La capacité de tests a évolué en fonction des différentes phases. Au cours de la phase 1, qui s'est déroulée du 24 janvier au 28 février et qui avait pour objet de freiner l'introduction du virus, la stratégie consistait à être en mesure de dépister précocement les malades. Six laboratoires hospitaliers étaient disponibles au 31 janvier, vingt au 21 février.

Lors de la phase 2, qui s'est déroulée du 29 février au 13 mars et dont l'objectif en matière de gestion de l'épidémie était de freiner la propagation du virus – 43 laboratoires étaient disponibles la semaine du 7 mars –, le dépistage s'est attaché à déterminer les cas probables, c'est-à-dire les personnes présentant des symptômes et ayant préalablement été en contact avec un patient confirmé.

Dans la phase 3 – je ne ferai pas l'énumération de toutes les capacités de tests : je tiens à la disposition de la mission d'information les chiffres de la montée en charge du nombre de laboratoires –, soixante-cinq laboratoires publics et deux groupes de laboratoires privés étaient opérationnels la semaine du 24 mars ; au 4 juin, la France dénombrait 1 162 laboratoires de ville et centres de prélèvements opérationnels, répartis sur tout le territoire.

Les capacités de tests sont donc passées de 2 000 à 2 500 tests par jour fin février-début mars, à 5 000 tests PCR par jour début avril, puis à 50 000 tests par jour en phase de déconfinement, mi-mai.
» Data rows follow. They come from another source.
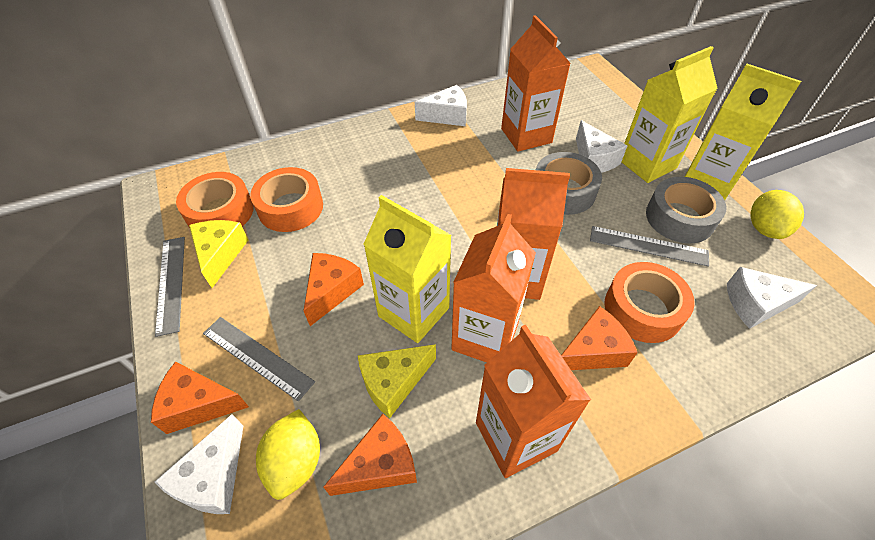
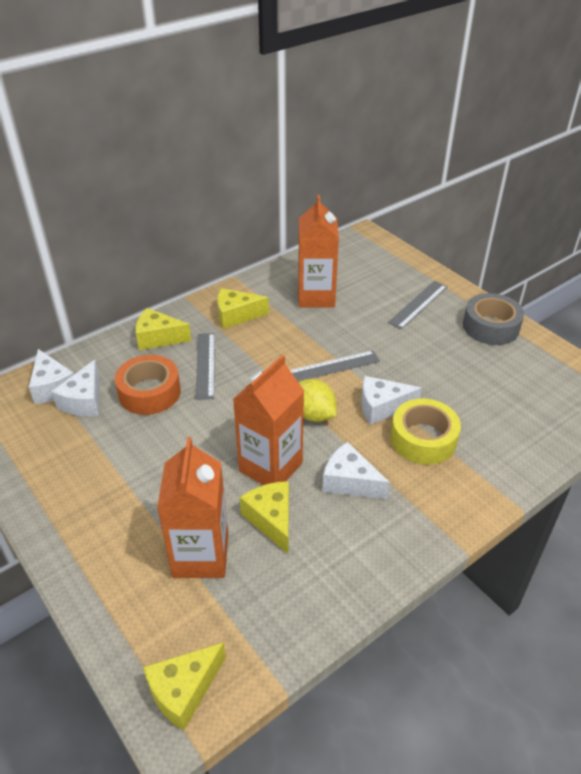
grey tape: [536,152,602,215] [646,177,726,243] = 2 -> [463,293,524,345] = 1
orange carton: [451,214,536,363] [476,325,591,478] [497,168,570,300] [501,15,571,152] = 4 -> [157,437,228,578] [233,355,304,485] [298,195,339,308] = 3
orange cheese: [151,361,249,434] [303,253,364,326] [323,414,417,496] [561,306,638,370] = 4 -> none = 0
orange tape: [176,172,254,228] [250,167,323,232] [604,262,695,343] = 3 -> [115,355,181,415] = 1
yellow carton: [363,195,452,343] [622,46,718,183] [685,64,801,200] = 3 -> none = 0
yellow cheese: [189,220,248,288] [358,344,436,418] = 2 -> [135,308,191,350] [143,642,226,731] [217,288,269,329] [240,481,289,554] = 4
yellow lemon: [256,409,320,500] [750,190,804,239] = 2 -> [299,379,337,422] = 1
yellow tape: none = 0 -> [391,398,461,465] = 1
Actuellement, la capacité théorique est de l'ordre de 1 million de tests sur sept jours, sachant que nous avons dépassé le nombre de 1,5 million il y a quelques jours. Cette montée en charge des capacités de tests a été guidée par les objectifs associés à la politique de tests.
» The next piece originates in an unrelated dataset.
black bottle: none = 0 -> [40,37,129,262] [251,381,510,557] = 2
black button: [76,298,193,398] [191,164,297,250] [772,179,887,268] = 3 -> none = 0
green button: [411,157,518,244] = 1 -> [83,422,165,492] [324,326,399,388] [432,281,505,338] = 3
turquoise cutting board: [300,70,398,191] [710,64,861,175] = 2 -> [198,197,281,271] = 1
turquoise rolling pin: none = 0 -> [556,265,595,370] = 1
Vous m'interrogez sur le fait de savoir s'il aurait fallu, dès le début de l'épidémie, tester massivement la population. Je me suis permis de rappeler les différentes phases de gestion de cette épidémie : ne pas permettre au virus de rentrer sur le territoire, freiner sa propagation et limiter les impacts. Il est vrai qu'à aucun moment, dans les plans de préparation, n'a été envisagé le scénario dans lequel un virus dont le taux de formes asymptomatiques est de 50 % – voire, potentiellement, de 80 % chez les plus jeunes, notamment les personnes de 20 à 30 ans – aurait des conséquences telles qu'elles mobiliseraient l'offre de soins et influeraient sur la mortalité. Autrement dit, le dépistage de masse, qui apparaît au fur et à mesure de la gestion scientifique de cette épidémie – le fameux « tester, tracer, isoler », mis en œuvre notamment en Corée après le 17 mars – n'avait jamais été évoqué en janvier et en février. Si l'Organisation mondiale de la santé (OMS) souligne, dans des notes datées du 12 février, du 2 mars et du 21 mars, la nécessité de mettre en place des stratégies de dépistage, elle n'indique pas qu'il faut tester d'autres personnes que celles qui sont malades.